Le Nouveau Courrier publie ici de larges extraits de la dépêche d’Associated Press.
« Les soldats alignaient les détenus sur l’herbe au milieu de la nuit et les frappaient avec des bâtons. A certaines occasions, ils frappaient les prisonniers avec des ceintures et des fusils avec une telle force que les traces de leurs coups ont été apparentes sur les corps des infortunés pendant des semaines. Cédric Bao, 33 ans, qui a été détenu pendant deux semaines en août parce qu’on le soupçonnait de cacher des armes, a affirmé que les soldats «connectaient» les détenus avec des fils et leur administraient des décharges électriques au point qu’ils se tordaient de douleur sur le sol. «Quand cela se produisait, les fils faisaient grand bruit, et les lumières clignotaient, une odeur de brûlé planait. On pouvait entendre les gens crier», raconte Bao. «Je priais Dieu pour ne pas y passer.»
«Un gardien m’a mis le pistolet dans la bouche et m’a dit de parler»

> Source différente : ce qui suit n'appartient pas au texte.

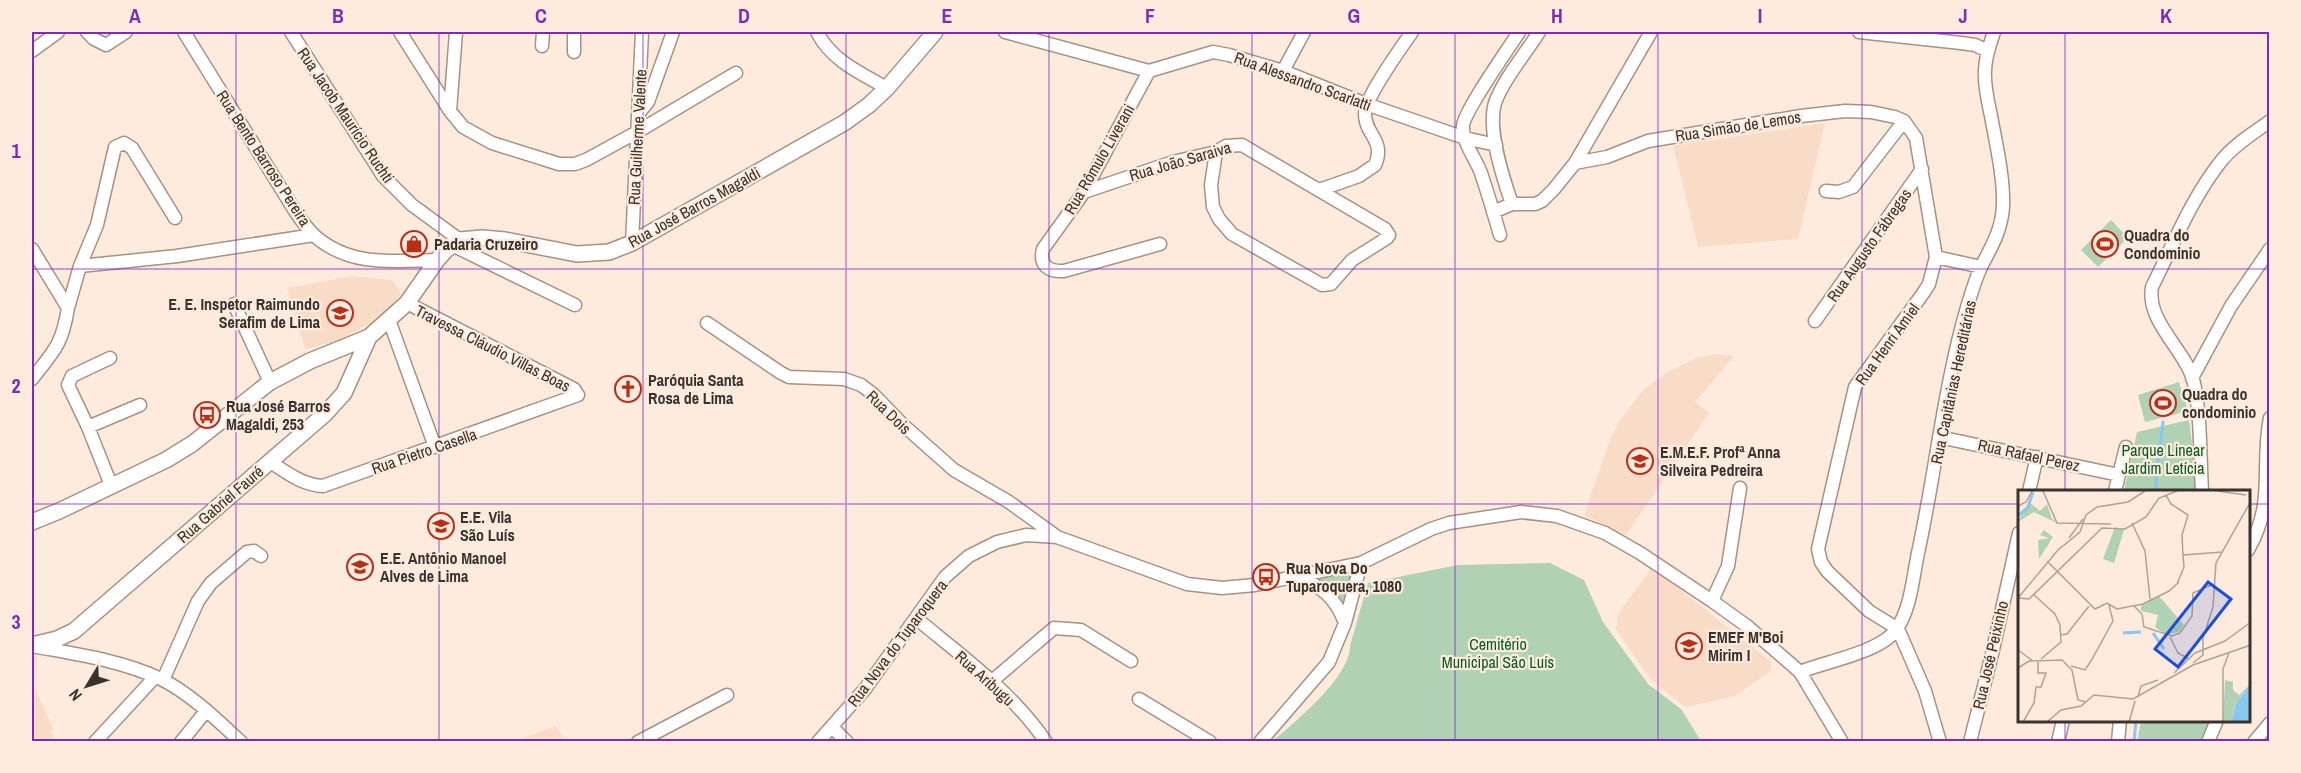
<svg xmlns="http://www.w3.org/2000/svg" width="2301" height="773" font-family="'Archivo Narrow',sans-serif">
<style>
.built{fill:#f9dcc8}
.green{fill:#b0d1b4}
.lines{fill:none;stroke-linecap:round;stroke-linejoin:round}
.stream{stroke:#87c8f1;stroke-width:3}
.minor-casing{stroke:#a69283;stroke-width:15}
.major-casing{stroke:#a69283;stroke-width:18}
.minor{stroke:#fff;stroke-width:12}
.major{stroke:#fff;stroke-width:15}
.grid{fill:none;stroke:#7b2cbf;stroke-width:1.5;stroke-opacity:0.55}
.labels{text-anchor:middle;stroke-width:4.5;stroke-linejoin:round;paint-order:stroke}
.street-label{font-size:16px;fill:#3a322c;stroke:#fdebde}
.poi-label{font-size:16px;font-weight:bold;fill:#3a322c;stroke:#fdebde;text-anchor:start}
.park-label{font-size:16px;fill:#035c22;stroke:#fdebde}
.inset-river{fill:none;stroke:#87c8f1;stroke-width:3}
.inset-road{fill:none;stroke:#afa197;stroke-width:1.5}
.view{fill:#1d4ed8;fill-opacity:0.15;stroke:#1d4ed8;stroke-width:3}
.inset-edge{fill:none;stroke:#3a322c;stroke-width:3}
.neatline{fill:none;stroke:#7b2cbf;stroke-width:2}
.grid-label{font-size:20px;text-anchor:middle;font-weight:bold;fill:#7b2cbf}
</style>
<rect width="100%" height="100%" fill="#fdebde"/>
<path class="built" d="M1825 123 1798 239 1698 247 1673 146Z
M353 276 392 280 401 294 382 318 337 341 305 349 287 288Z
M1716 354 1734 356 1695 402 1709 413 1626 535 1584 515 1610 439 1620 420 1644 389 1669 371 1699 357Z
M1652 567 1771 662 1772 670 1735 696 1685 707 1652 681 1616 630 1618 614Z
M32 655H37L34 686 53 729 51 733 54 735 50 741H32Z
M556 726 565 741H515Z"/>
<path class="green" d="M2111 220 2128 238 2098 267 2081 250Z
M2179 382 2188 411 2145 422 2138 395Z
M2189 420 2198 491H2124L2137 432Z
M1550 563 1584 580 1603 622 1648 684 1681 709 1701 741H1273C1296 721 1350 677 1350 646L1368 583 1458 565Z
M1356 575 1344 604 1314 577Z
M2141 721H2211L2203 741 2137 742Z"/>
<g class="lines">
<path class="stream" d="M2155 491 2163 422
M2134 742 2136 720"/>
<defs>
<path id="minor" d="M87 32 94 39 106 45 126 32
M184 32 295 211C301 220 308 230 316 237 351 267 394 261 437 260
M291 32 383 176 412 205 460 240
M400 32 450 111 463 127 492 143 559 164H575L586 160 637 132 736 73
M817 32C831 60 860 73 887 88
M1005 32 1149 71 1213 52 1229 55 1283 71 1366 104 1465 138 1496 145
M1859 32 1961 43 1975 45 1988 51
M542 46 543 32
M32 51 58 32
M574 52V32
M1149 71 1084 192 1043 249C1039 265 1048 272 1064 271L1160 244
M1283 71 1304 32
M450 111 456 32
M638 114 648 102 673 32
M1575 163 1607 157 1648 141 1801 116 1845 111 1871 112 1895 117 1904 121 1916 138 1936 257 1981 267
M1319 190 1359 176 1375 165C1386 140 1364 134 1365 113 1366 96 1401 48 1412 32
M1826 191 1839 192 1853 187 1904 121
M1084 192 1173 162 1216 152 1226 146 1242 145 1385 229 1389 235 1387 238 1352 260 1331 284 1322 285 1232 234 1219 219 1213 207 1211 185 1216 152
M1512 204C1503 178 1487 130 1495 103 1503 80 1526 53 1539 32
M1493 212 1512 204H1535L1542 201 1554 189 1575 163 1651 32
M1500 235C1494 214 1488 194 1481 173 1476 159 1462 142 1463 126 1464 111 1509 48 1519 32
M632 243 642 32
M452 245 575 305
M32 249 68 308C62 345 54 351 32 379
M1936 257 1929 284 1924 292 1855 387 1818 549 1821 562 1827 571 1869 611 1898 629 1925 691 1940 742
M80 266 177 256 314 235
M234 304 270 382
M68 308 80 266 97 225 115 147 124 143 132 148 175 218
M389 320 435 447
M1815 321 1922 169
M707 323 781 373 789 377 844 379 861 385 873 394 902 424 954 470 1009 502 1056 536
M110 358 72 376 68 385 88 427 111 485
M2192 378 2231 306 2270 249
M88 427 140 405
M1939 437 2119 475
M269 461C286 472 302 485 323 486L578 395 574 389 407 303
M2029 491 2037 457
M2115 491 2126 447
M2202 491C2200 457 2201 411 2193 379 2184 349 2146 321 2152 287 2173 245 2192 197 2222 160 2235 144 2254 133 2270 121
M2248 550C2276 501 2260 469 2270 418
M1299 577C1323 587 1336 599 1345 623
M1712 601 1728 566 1740 488
M917 619C963 657 1013 693 1046 742
M32 646C75 654 120 660 161 679 191 694 217 720 241 742
M1800 672C1826 661 1884 652 1898 627 1911 606 1913 577 1918 553 1936 470 1944 385 1968 304 1972 291 1976 277 1982 265 1992 246 2002 229 2003 206 2004 177 1996 144 1991 116 1988 101 1984 86 1985 71 1985 57 1990 44 1994 32
M163 680 198 601 211 583 247 552 254 551 261 556
M992 681 1054 628 1081 630 1131 661
M1139 699 1210 742
M833 728 847 742
M95 742 155 677
M181 742 206 711
M638 742 727 695
M818 742 865 689 945 577 969 556 997 542 1026 535 1057 537 1187 584 1222 588 1255 585 1361 563 1431 529 1449 523 1521 512 1557 516 1605 533 1640 553 1712 601 1747 626 1800 672 1842 742
M1260 742 1329 662 1345 623 1361 563
M1970 742 1992 654 2019 533
M2058 742 2063 720
M2118 742 2120 720
M2208 742 2217 720
M2254 742 2270 723"/>
<path id="major" d="M32 522 59 511 166 460 192 444 270 382 310 361 369 337 407 303 437 260 446 250 460 240 482 238 505 240 577 254 609 252 632 243 844 123 869 105 887 88 935 32
M32 645 57 639 74 631 325 414 344 393 369 337"/>
</defs>
<use href="#minor" class="minor-casing"/>
<use href="#major" class="major-casing"/>
<use href="#minor" class="minor"/>
<use href="#major" class="major"/>
</g>
<path class="grid" d="M236 32V742M439 32V742M643 32V742M846 32V742M1049 32V742M1252 32V742M1455 32V742M1658 32V742M1862 32V742M2065 32V491M32 269H2270M32 504H2019M2248 504H2270M2065 720V742"/>
<defs>
<symbol id="shop-ring" viewBox="-11 -11 22 22"><circle r="9.5" fill="#fdebde" stroke="#ba2d19" stroke-width="1.5"/><path d="M-5-2.5h2.3a2.7 3.5 0 0 1 5.4 0H5L5.5 6h-11ZM-1.5-2.5h3a1.5 2.3 0 0 0-3 0Z" fill="#ba2d19"/></symbol>
<symbol id="stadium-ring" viewBox="-11 -11 22 22"><circle r="9.5" fill="#fdebde" stroke="#ba2d19" stroke-width="1.5"/><path d="M0-5a6.5 5 0 1 0 0 10a6.5 5 0 1 0 0-10ZM-3.5-1.8h7v3.6h-7Z" fill="#ba2d19"/></symbol>
<symbol id="school-ring" viewBox="-11 -11 22 22"><circle r="9.5" fill="#fdebde" stroke="#ba2d19" stroke-width="1.5"/><path d="M0-5L7-2L0 1L-7-2ZM-4 1L0 2.5L4 1V4Q0 6-4 4Z" fill="#ba2d19"/></symbol>
<symbol id="church-ring" viewBox="-11 -11 22 22"><circle r="9.5" fill="#fdebde" stroke="#ba2d19" stroke-width="1.5"/><path d="M-1.2-6h2.4v3.5h3.3v2.4h-3.3V6h-2.4V-.1h-3.3v-2.4h3.3Z" fill="#ba2d19"/></symbol>
<symbol id="bus-ring" viewBox="-11 -11 22 22"><circle r="9.5" fill="#fdebde" stroke="#ba2d19" stroke-width="1.5"/><path d="M-5-6H5V4H4V6H2V4H-2V6H-4V4H-5ZM-3.5-4V0h7V-4ZM-3.5 1.2v1.5H-2V1.2ZM2 1.2v1.5H3.5V1.2Z" fill="#ba2d19"/></symbol>
</defs>
<g fill-rule="evenodd">
<use href="#shop-ring" x="399" y="229" width="30" height="30"/>
<use href="#stadium-ring" x="2090" y="229" width="30" height="30"/>
<use href="#school-ring" x="325" y="298" width="30" height="30"/>
<use href="#church-ring" x="613" y="374" width="30" height="30"/>
<use href="#stadium-ring" x="2148" y="388" width="30" height="30"/>
<use href="#bus-ring" x="192" y="400" width="30" height="30"/>
<use href="#school-ring" x="1625" y="446" width="30" height="30"/>
<use href="#school-ring" x="426" y="511" width="30" height="30"/>
<use href="#school-ring" x="345" y="552" width="30" height="30"/>
<use href="#bus-ring" x="1251" y="562" width="30" height="30"/>
<use href="#school-ring" x="1674" y="631" width="30" height="30"/>
</g>
<g class="labels">
<g class="street-label">
<text transform="translate(1303 81) rotate(20)" y="6">Rua Alessandro Scarlatti</text>
<text transform="translate(346 115) rotate(56)" y="6">Rua Jacob Maurício Ruchti</text>
<text transform="translate(1738 126) rotate(-9)" y="6">Rua Simão de Lemos</text>
<text transform="translate(637 137) rotate(-87)" y="6">Rua Guilherme Valente</text>
<text transform="translate(264 158) rotate(57)" y="6">Rua Bento Barroso Pereira</text>
<text transform="translate(1099 159) rotate(-60)" y="6">Rua Rômulo Liverani</text>
<text transform="translate(1180 161) rotate(-16)" y="6">Rua João Saraiva</text>
<text transform="translate(694 207) rotate(-29)" y="6">Rua José Barros Magaldi</text>
<text transform="translate(1869 245) rotate(-55)" y="6">Rua Augusto Fábregas</text>
<text transform="translate(1887 344) rotate(-54)" y="6">Rua Henri Amiel</text>
<text transform="translate(493 348) rotate(27)" y="6">Travessa Cláudio Villas Boas</text>
<text transform="translate(1953 382) rotate(-78)" y="6">Rua Capitânias Hereditárias</text>
<text transform="translate(889 412) rotate(44)" y="6">Rua Dois</text>
<text transform="translate(424 451) rotate(-19)" y="6">Rua Pietro Casella</text>
<text transform="translate(2029 455) rotate(12)" y="6">Rua Rafael Perez</text>
<text transform="translate(220 504) rotate(-41)" y="6">Rua Gabriel Fauré</text>
<text transform="translate(897 643) rotate(-53)" y="6">Rua Nova do Tuparoquera</text>
<text transform="translate(1990 655) rotate(-77)" y="6">Rua José Peixinho</text>
<text transform="translate(985 678) rotate(42)" y="6">Rua Aribugu</text>
</g>
<g class="poi-label">
<text x="2124" y="241">Quadra do<tspan x="2124" dy="18">Condominio</tspan></text>
<text x="434" y="250">Padaria Cruzeiro</text>
<text x="320" y="310" text-anchor="end">E. E. Inspetor Raimundo<tspan x="320" dy="18">Serafim de Lima</tspan></text>
<text x="648" y="386">Paróquia Santa<tspan x="648" dy="18">Rosa de Lima</tspan></text>
<text x="2182" y="400">Quadra do<tspan x="2182" dy="18">condominio</tspan></text>
<text x="226" y="412">Rua José Barros<tspan x="226" dy="18">Magaldi, 253</tspan></text>
<text x="1660" y="458">E.M.E.F. Profª Anna<tspan x="1660" dy="18">Silveira Pedreira</tspan></text>
<text x="460" y="523">E.E. Vila<tspan x="460" dy="18">São Luís</tspan></text>
<text x="380" y="564">E.E. Antônio Manoel<tspan x="380" dy="18">Alves de Lima</tspan></text>
<text x="1286" y="574">Rua Nova Do<tspan x="1286" dy="18">Tuparoquera, 1080</tspan></text>
<text x="1708" y="643">EMEF M'Boi<tspan x="1708" dy="18">Mirim I</tspan></text>
</g>
<g class="park-label">
<text x="2163" y="456">Parque Linear<tspan x="2163" dy="18">Jardim Letícia</tspan></text>
<text x="1498" y="650">Cemitério<tspan x="1498" dy="18">Municipal São Luís</tspan></text>
</g>
</g>
<g transform="translate(2018 490)">
<rect width="232" height="232" fill="#fdebde"/>
<path d="M11 12 22 21 29 14 34 29 45 36 16 22 0 32ZM97 37 106 40 96 73 85 69ZM26 40 35 47 21 69 20 50 31 48 22 45ZM141 106 166 135 161 142 148 145 137 137 140 125 123 121V115ZM207 190 215 192V200L221 205 230 196 217 216 213 232H205Z" fill="#b0d1b4"/>
<path d="M232 194V232H213L218 214Z" fill="#87c8f1"/>
<path class="inset-river" d="M0 26 10 17 15 2M105 143 123 142M135 143 146 159"/>
<path class="inset-road" d="M25 1 39 33 93 34M199 1 228 5M148 5 153 14 170 25 164 45 165 65M0 16 8 12 14 1M114 33 127 61 132 109M51 48 65 29M29 71 77 119 89 113 99 119 125 114 151 101 161 92M159 94 166 77 165 65 205 62M15 104 37 124 42 135 43 152 23 169M0 108 11 109 84 38 107 39 128 27 141 8 159 1M0 108 40 60 62 42 68 25 79 17 110 12 127 1M116 116 124 124 126 137 154 146 162 143 174 126 175 103 193 95M42 145 49 144 71 116M152 147 160 163 171 169M0 160 15 171M175 173 185 165V148L195 117 198 73 233 11M53 176 67 180 73 171 95 131 91 115M0 178 11 171 44 170 54 180 60 210 68 212M156 183 177 163 207 151 233 132M120 207 123 196 140 190M5 232 16 213 18 197H23L28 183H20V172M29 232 43 220 63 216 76 205 115 209 175 175 233 155M111 232 117 211M205 232V179L211 163"/>
<path class="view" d="M190 92 213 109 160 177 137 159Z"/>
<rect width="232" height="232" class="inset-edge"/>
</g>
<rect width="2301" height="773" fill="none" stroke="#fdebde" stroke-width="66"/>
<g transform="translate(87 686) rotate(232)" stroke="#fdebde" stroke-width="4.5" paint-order="stroke">
<path d="M0-4.5L10 22L0 15L-10 22Z" fill="#3a322c"/>
<text y="-9" font-size="16" font-weight="bold" text-anchor="middle" fill="#3a322c">N</text>
</g>
<rect x="33" y="33" width="2235" height="707" class="neatline"/>
<g class="grid-label">
<text x="135" y="23">A</text>
<text x="338" y="23">B</text>
<text x="541" y="23">C</text>
<text x="744" y="23">D</text>
<text x="947" y="23">E</text>
<text x="1150" y="23">F</text>
<text x="1354" y="23">G</text>
<text x="1557" y="23">H</text>
<text x="1760" y="23">I</text>
<text x="1963" y="23">J</text>
<text x="2166" y="23">K</text>
<text x="16" y="158">1</text>
<text x="16" y="393">2</text>
<text x="16" y="629">3</text>
</g>
</svg>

(…) L’Opération des Nations unies dans le pays a déclaré, à la mi-août, que cent arrestations de personnes soupçonnées d’être impliquées dans ces attaques avaient été documentées. Un responsable onusien, qui n’est pas autorisé à parler au nom de la mission, a déclaré cette semaine que ce nombre avait plus que doublé. Alors que les allégations de tortures ont été documentées au sujet de multiples installations militaires, les fonctionnaires de l’ONU ont déclaré que les pires témoignages provenaient de détenus du camp de San Pedro, faisant notamment état de chocs électriques. Peu de détenus dans la ville ont parlé de leurs expériences dans ce camp en raison des menaces qu’ils ont reçues avant d’être libérés, a déclaré Serge Dagbo, représentant à San Pedro de la Ligue ivoirienne des droits de l’Homme. Mais dans de récentes interviews avec Associated Press, quatre anciens détenus ont décrit des conditions difficiles marquées par des locaux exigus, de la nourriture minimale et l’utilisation fréquente de la violence pour extorquer des aveux. Comme les autres détenus, 40 ans, Plika Sokouli dit qu’il n’a jamais su exactement pourquoi il a été arrêté à la fin août sur le stand où il vendait des ananas et des liqueurs faites maison. Mais selon lui, les menaces de violente se sont manifestées dès son arrivée au camp. «Quand je suis arrivé, un gardien a pris un pistolet, l’a mis dans ma bouche et m’a dit d’en parler», a-t-il raconté. «J’ai dit que je ne savais rien.»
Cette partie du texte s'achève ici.